Memory configuration

CrateDB is a Java application running on top of a Java Virtual Machine (JVM).

For optimal performance you must configure the amount of memory that is available to the JVM for heap allocations. The heap is a memory region used for allocations of objects. For example, if you invoke a SELECT statement, parts of the result set are temporarily allocated in the heap.

The amount of memory that CrateDB can use for heap allocations is set using the CRATE_HEAP_SIZE environment variable.

The right memory configuration depends on your workloads.

Consider the following when determining the right value:

  • The JVM has automatic memory management and frees up memory using Garbage Collection (GC). CrateDB, as of version 4.1, defaults to use a garbage collection implementation called G1GC. This implementation performs well for heap sizes ranging from several GB to ten or more. It tries to provide the best balance between latency and throughput. Still, the garbage collection times increase with a bigger heap, leading to increased latency. Therefore, your heap size shouldn’t be too large.
  • CrateDB needs to be able to hold all the structures required to process queries in memory. The biggest offender are intermediate or final result sets. Therefore, the heap region must be large enough to hold the biggest result sets in memory. The size of the intermediate and final result sets depend entirely on the type of queries you are running.
  • CrateDB also uses Memory mapped files via Lucene. This reduces the amount of heap space required and benefits from the file system cache.

A good starting point for the heap space is 25% of the systems memory. However, it shouldn’t be set above 30.5GB, see the limits section below.

Table of contents

Limits

30.5 gigabytes total

On x64 architectures, the HotSpot Java Virtual Machine (JVM) uses a performance optimization technique called Compressed Oops. This technique allows the JVM to use 4 byte instead of 8 byte for object references.
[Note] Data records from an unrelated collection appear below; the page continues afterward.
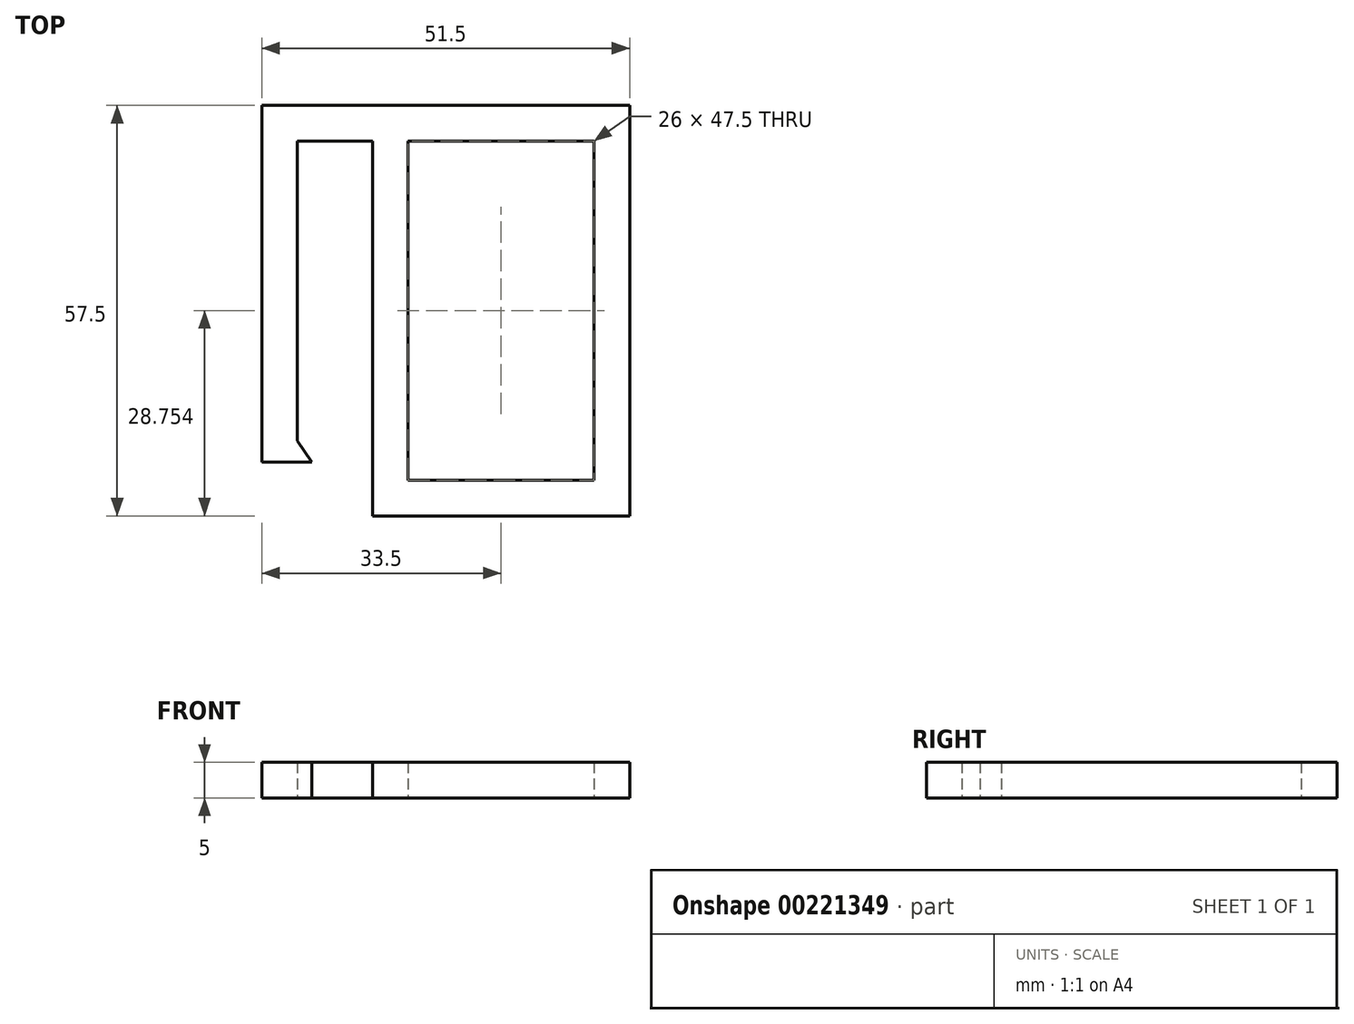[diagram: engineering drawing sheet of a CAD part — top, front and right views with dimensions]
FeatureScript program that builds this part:
annotation { "Feature Type Name" : "Feature", "Feature Type Description" : "" }
export const myFeature = defineFeature(function(context is Context, id is Id, definition is map)
    precondition{}
    {
        {
            var Q0;
            Q0=qCreatedBy(makeId("Top.planeOp"),FACE);
            var sketch = newSketch(context, id + "F0", { "sketchPlane" : qUnion([Q0])});
            skLineSegment(sketch, "E0", {"start": v(-20.5, 15.3) * mm, "end": v(-20.5, 65.3) * mm});
            skLineSegment(sketch, "E1", {"start": v(-20.5, 65.3) * mm, "end": v(31, 65.3) * mm});
            skLineSegment(sketch, "E2", {"start": v(31, 65.3) * mm, "end": v(31, 7.8) * mm});
            skLineSegment(sketch, "E3", {"start": v(31, 7.8) * mm, "end": v(-5, 7.8) * mm});
            skLineSegment(sketch, "E4", {"start": v(-5, 7.8) * mm, "end": v(-5, 60.3) * mm});
            skLineSegment(sketch, "E5", {"start": v(-5, 60.3) * mm, "end": v(-15.5, 60.3) * mm});
            skLineSegment(sketch, "E6", {"start": v(-15.5, 60.3) * mm, "end": v(-15.5, 18.3) * mm});
            skLineSegment(sketch, "E7", {"start": v(-13.5, 15.3) * mm, "end": v(-20.5, 15.3) * mm});
            skLineSegment(sketch, "E8", {"start": v(0, 60.3) * mm, "end": v(26, 60.3) * mm});
            skLineSegment(sketch, "E9", {"start": v(26, 60.3) * mm, "end": v(26, 12.8) * mm});
            skLineSegment(sketch, "E10", {"start": v(26, 12.8) * mm, "end": v(0, 12.8) * mm});
            skLineSegment(sketch, "E11", {"start": v(0, 12.8) * mm, "end": v(0, 60.3) * mm});
            skLineSegment(sketch, "E12", {"start": v(-15.5, 18.3) * mm, "end": v(-13.5, 15.3) * mm});
            skSolve(sketch);
        }
        {
            var Q0;
            Q0=makeQuery(id+"F0.imprint","IMPRINT",FACE,{"disambiguationData":[TD([[makeQuery(id+"F0.imprint","IMPRINT",EDGE,{"derivedFrom":sQuery(id+"F0.wireOp",EDGE,"E0")}),-1.0]])]});
            extrude(context, id + "F1", {"entities" : qUnion([Q0]), "depth" : 5 * mm});
        }
    });
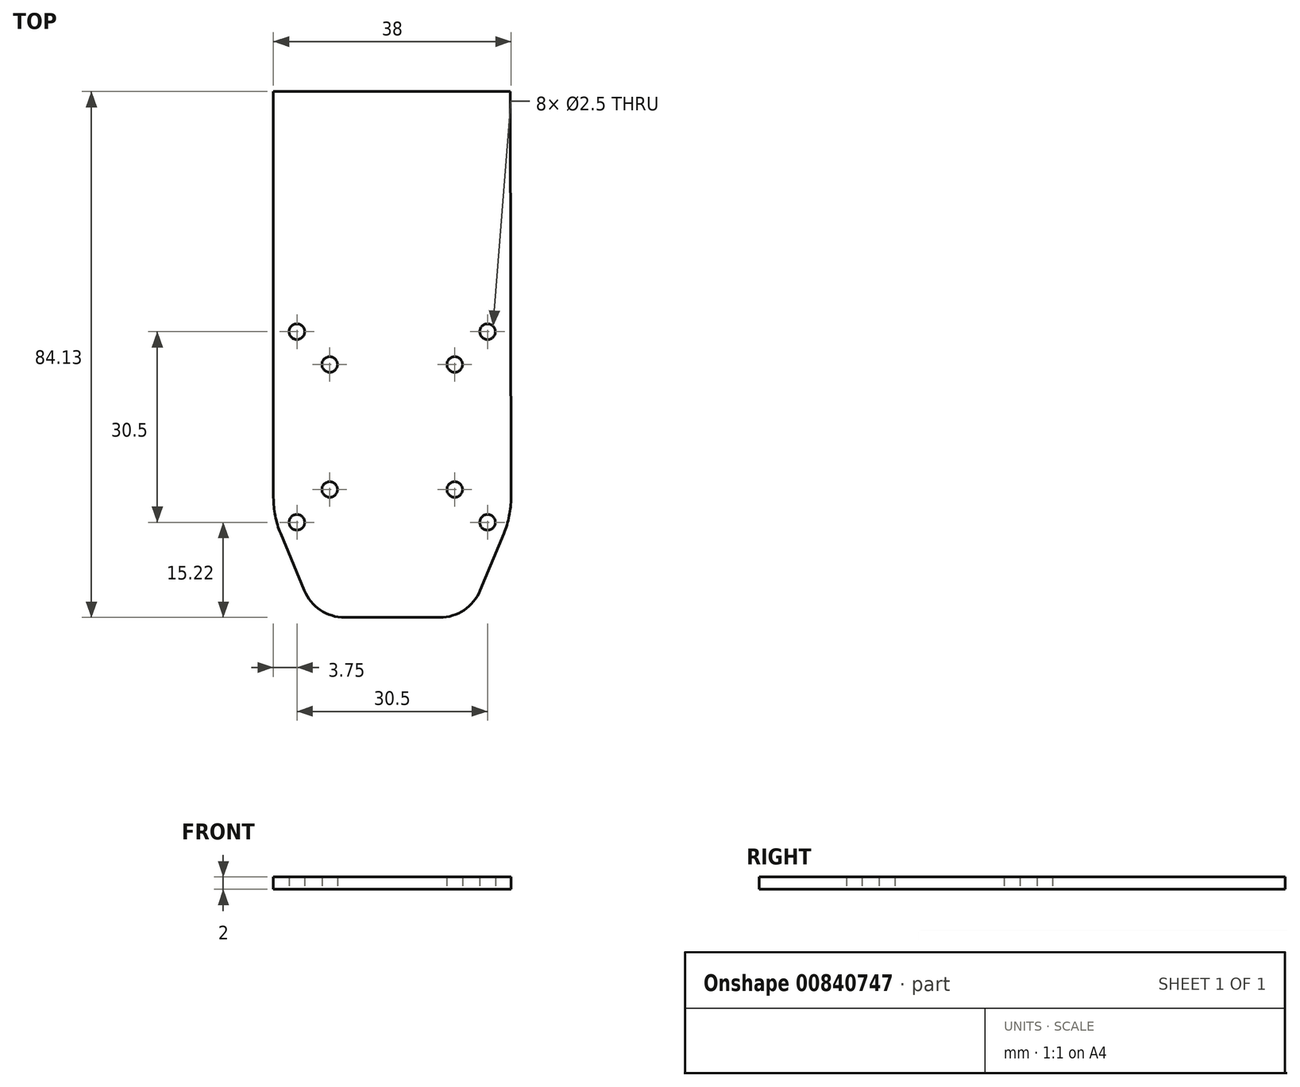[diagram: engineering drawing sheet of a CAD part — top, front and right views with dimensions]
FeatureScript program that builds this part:
annotation { "Feature Type Name" : "Feature", "Feature Type Description" : "" }
export const myFeature = defineFeature(function(context is Context, id is Id, definition is map)
    precondition{}
    {
        {
            var Q0;
            Q0=qCreatedBy(makeId("Top.planeOp"),FACE);
            var sketch = newSketch(context, id + "F0", { "sketchPlane" : qUnion([Q0])});
            skLineSegment(sketch, "E0.bottom", {"start": v(10, -10) * mm, "end": v(-10, -10) * mm, "construction": true});
            skLineSegment(sketch, "E0.top", {"start": v(10, 10) * mm, "end": v(-10, 10) * mm, "construction": true});
            skLineSegment(sketch, "E0.left", {"start": v(10, -10) * mm, "end": v(10, 10) * mm, "construction": true});
            skLineSegment(sketch, "E0.right", {"start": v(-10, -10) * mm, "end": v(-10, 10) * mm, "construction": true});
            skPoint(sketch, "E0.middle", {"position": v(0, 0) * mm});
            skCircle(sketch, "E1", {"center": v(-10, 10) * mm, "radius": 1.25 * mm});
            skCircle(sketch, "E2.MirrorC", {"center": v(10, 10) * mm, "radius": 1.25 * mm});
            skCircle(sketch, "E3.MirrorC", {"center": v(10, -10) * mm, "radius": 1.25 * mm});
            skCircle(sketch, "E4.MirrorC", {"center": v(-10, -10) * mm, "radius": 1.25 * mm});
            skPoint(sketch, "E5.right.end.orphan", {"position": v(-13.5, 13.5) * mm});
            skPoint(sketch, "E5.bottom.end.orphan", {"position": v(-13.5, -13.5) * mm});
            skPoint(sketch, "E5.left.end.orphan", {"position": v(13.5, 13.5) * mm});
            skPoint(sketch, "E5.left.start.orphan", {"position": v(13.5, -13.5) * mm});
            skLineSegment(sketch, "E6.bottom", {"start": v(15.25, -15.25) * mm, "end": v(-15.25, -15.25) * mm, "construction": true});
            skLineSegment(sketch, "E6.top", {"start": v(15.25, 15.25) * mm, "end": v(-15.25, 15.25) * mm, "construction": true});
            skLineSegment(sketch, "E6.left", {"start": v(15.25, -15.25) * mm, "end": v(15.25, 15.25) * mm, "construction": true});
            skLineSegment(sketch, "E6.right", {"start": v(-15.25, -15.25) * mm, "end": v(-15.25, 15.25) * mm, "construction": true});
            skCircle(sketch, "E7", {"center": v(-15.25, 15.25) * mm, "radius": 1.25 * mm});
            skCircle(sketch, "E8.MirrorC", {"center": v(15.25, 15.25) * mm, "radius": 1.25 * mm});
            skCircle(sketch, "E9.MirrorC", {"center": v(15.25, -15.25) * mm, "radius": 1.25 * mm});
            skCircle(sketch, "E10.MirrorC", {"center": v(-15.25, -15.25) * mm, "radius": 1.25 * mm});
            skLineSegment(sketch, "E11.top", {"start": v(-19, 53.66) * mm, "end": v(18.87, 53.66) * mm});
            skLineSegment(sketch, "E12", {"start": v(-17.85, -17.05) * mm, "end": v(-14.07, -26.15) * mm});
            skLineSegment(sketch, "E13.MirrorCS", {"start": v(17.85, -17.05) * mm, "end": v(14.07, -26.15) * mm});
            skPoint(sketch, "E14.visualSharp", {"position": v(-19, -14.28) * mm});
            skArc(sketch, "E14.filletArc", {"start": v(-19, -11.3) * mm, "mid": v(-18.71, -14.23) * mm, "end": v(-17.85, -17.05) * mm});
            skArc(sketch, "E15.MirrorCS", {"start": v(19, -11.3) * mm, "mid": v(18.71, -14.23) * mm, "end": v(17.85, -17.05) * mm});
            skLineSegment(sketch, "E16", {"start": v(-19, 53.66) * mm, "end": v(-19, -11.3) * mm});
            skLineSegment(sketch, "E17", {"start": v(18.87, 53.66) * mm, "end": v(19, -11.3) * mm});
            skPoint(sketch, "E18.end.orphan", {"position": v(8.94, -30.47) * mm});
            skPoint(sketch, "E19.orphan", {"position": v(-17.85, -17.05) * mm});
            skPoint(sketch, "E20.visualSharp", {"position": v(12.28, -30.47) * mm});
            skArc(sketch, "E20.filletArc", {"start": v(7.6, -30.47) * mm, "mid": v(11.5, -29.3) * mm, "end": v(14.07, -26.15) * mm});
            skArc(sketch, "E21.MirrorCS", {"start": v(-7.6, -30.47) * mm, "mid": v(-11.5, -29.3) * mm, "end": v(-14.07, -26.15) * mm});
            skLineSegment(sketch, "E22", {"start": v(-7.6, -30.47) * mm, "end": v(7.6, -30.47) * mm});
            skSolve(sketch);
        }
        {
            var Q0;
            Q0 = qSketchRegion(id + "F0", true);
            extrude(context, id + "F1", {"entities" : qUnion([Q0]), "depth" : 2 * mm, "offsetDistance" : 25 * mm});
        }
    });
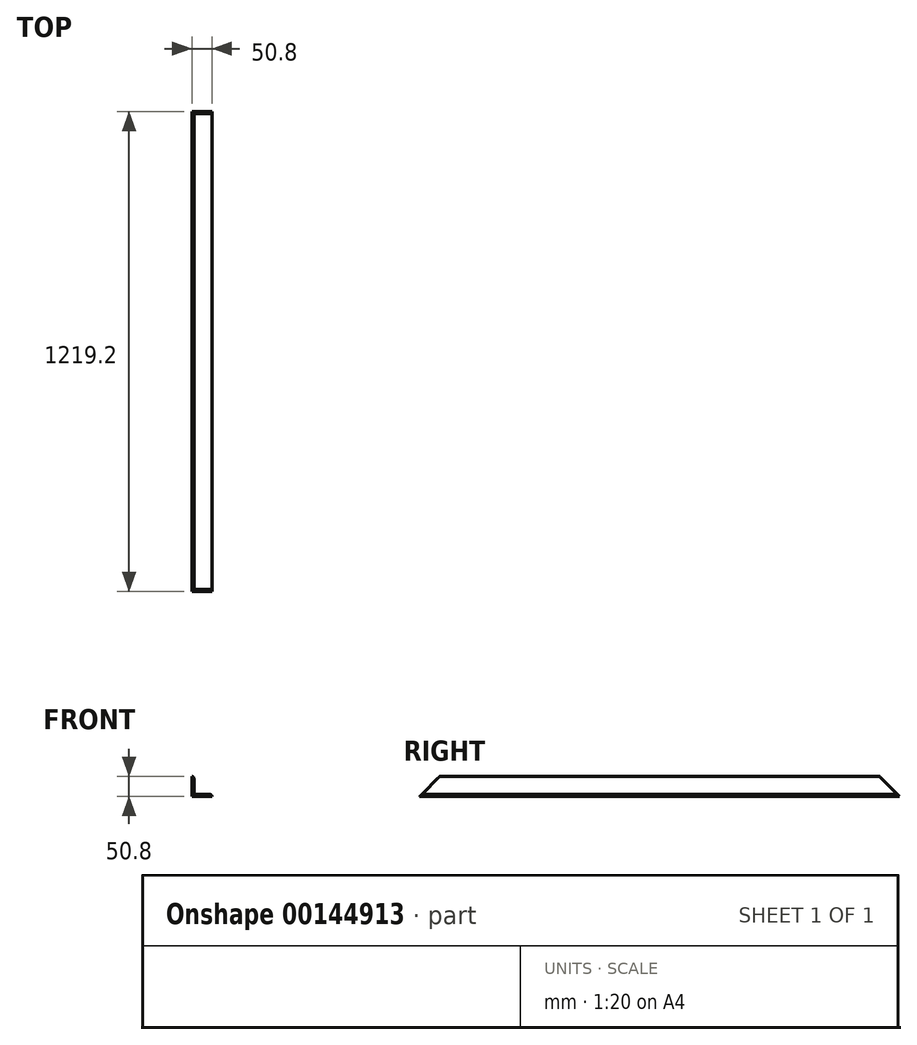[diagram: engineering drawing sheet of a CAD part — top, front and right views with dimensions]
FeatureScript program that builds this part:
annotation { "Feature Type Name" : "Feature", "Feature Type Description" : "" }
export const myFeature = defineFeature(function(context is Context, id is Id, definition is map)
    precondition{}
    {
        {
            var Q0;
            Q0=qCreatedBy(makeId("Front.planeOp"),FACE);
            var sketch = newSketch(context, id + "F0", { "sketchPlane" : qUnion([Q0])});
            skLineSegment(sketch, "E0", {"start": v(0, 0) * mm, "end": v(0, -50.8) * mm});
            skLineSegment(sketch, "E1", {"start": v(0, -50.8) * mm, "end": v(50.8, -50.8) * mm});
            skLineSegment(sketch, "E2", {"start": v(50.8, -50.8) * mm, "end": v(50.8, -50.8) * mm});
            skLineSegment(sketch, "E3", {"start": v(46.04, -46.04) * mm, "end": v(9.53, -46.04) * mm});
            skLineSegment(sketch, "E4", {"start": v(4.76, -41.27) * mm, "end": v(4.76, -4.76) * mm});
            skLineSegment(sketch, "E5", {"start": v(0, 0) * mm, "end": v(0, 0) * mm});
            skPoint(sketch, "E6.visualSharp", {"position": v(4.76, -46.04) * mm});
            skArc(sketch, "E6.filletArc", {"start": v(4.76, -41.27) * mm, "mid": v(6.16, -44.64) * mm, "end": v(9.53, -46.04) * mm});
            skPoint(sketch, "E7.visualSharp", {"position": v(4.76, 0) * mm});
            skArc(sketch, "E7.filletArc", {"start": v(4.76, -4.76) * mm, "mid": v(3.37, -1.4) * mm, "end": v(0, 0) * mm});
            skPoint(sketch, "E8.visualSharp", {"position": v(50.8, -46.04) * mm});
            skArc(sketch, "E8.filletArc", {"start": v(50.8, -50.8) * mm, "mid": v(49.4, -47.43) * mm, "end": v(46.04, -46.04) * mm});
            skSolve(sketch);
        }
        {
            var Q0;
            Q0=makeQuery(id+"F0.imprint","IMPRINT",FACE,{"disambiguationData":[TD([[makeQuery(id+"F0.imprint","IMPRINT",EDGE,{"derivedFrom":sQuery(id+"F0.wireOp",EDGE,"E0")}),1.0]])]});
            extrude(context, id + "F1", {"entities" : qUnion([Q0]), "oppositeDirection" : true, "depth" : 1219.2 * mm});
        }
        {
            var Q0;
            Q0=makeQuery(id+"F1.opExtrude","SWEPT_FACE",FACE,{"disambiguationData":[OSD([sQuery(id+"F0.wireOp",EDGE,"E0")])]});
            var sketch = newSketch(context, id + "F2", { "sketchPlane" : qUnion([Q0])});
            skLineSegment(sketch, "E9", {"start": v(0, -50.8) * mm, "end": v(-50.8, 0) * mm});
            skLineSegment(sketch, "E10", {"start": v(-50.8, 0) * mm, "end": v(0, 0) * mm});
            skLineSegment(sketch, "E11", {"start": v(0, 0) * mm, "end": v(0, -50.8) * mm});
            skLineSegment(sketch, "E12", {"start": v(-1219.2, -50.8) * mm, "end": v(-1168.4, 0) * mm});
            skLineSegment(sketch, "E13", {"start": v(-1168.4, 0) * mm, "end": v(-1219.2, 0) * mm});
            skLineSegment(sketch, "E14", {"start": v(-1219.2, 0) * mm, "end": v(-1219.2, -50.8) * mm});
            skSolve(sketch);
        }
        {
            var Q0;
            Q0 = qSketchRegion(id + "F2", true);
            extrude(context, id + "F3", {"entities" : qUnion([Q0]), "operationType" : NewBodyOperationType.REMOVE, "oppositeDirection" : true, "depth" : 50.8 * mm});
        }
    });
This can save a lot of memory.

Unfortunately the JVM can only address up to about 32 GB of memory with Compressed Oops and the optimization is disabled if a HEAP of more than 32 GB is configured.

If Compressed Oops is disabled, the object overhead will increase compared to having it enabled. Because of this, a cluster that is configured to use 30 GB heap may have more real memory available for objects than a cluster that has only slightly more than 32GB of heap.

Note

On some JVMs this value is as low as 30.5 gigabytes. To verify that Compressed Oops is enabled you can use the jcmd tool:

sh$ jcmd 624140 VM.info | grep "Compressed Oops"

Heap address: 0x0000000414200000, size: 16062 MB, Compressed Oops mode: Zero
based, Oop shift amount: 3

Here 624140 is the PID of the CrateDB progress. If the output is empty, Compressed Oops are not in use.

For this reason, you should aim to stay below 30.5 GB.

If you want to use more than 30.5 GB, you should configure the total amount to offset the memory lost due to the lack of Compressed Oops.

Tip

When configuring heap size via CRATE_HEAP_SIZE, you can specify 30.5 gigabytes with the value 30500m.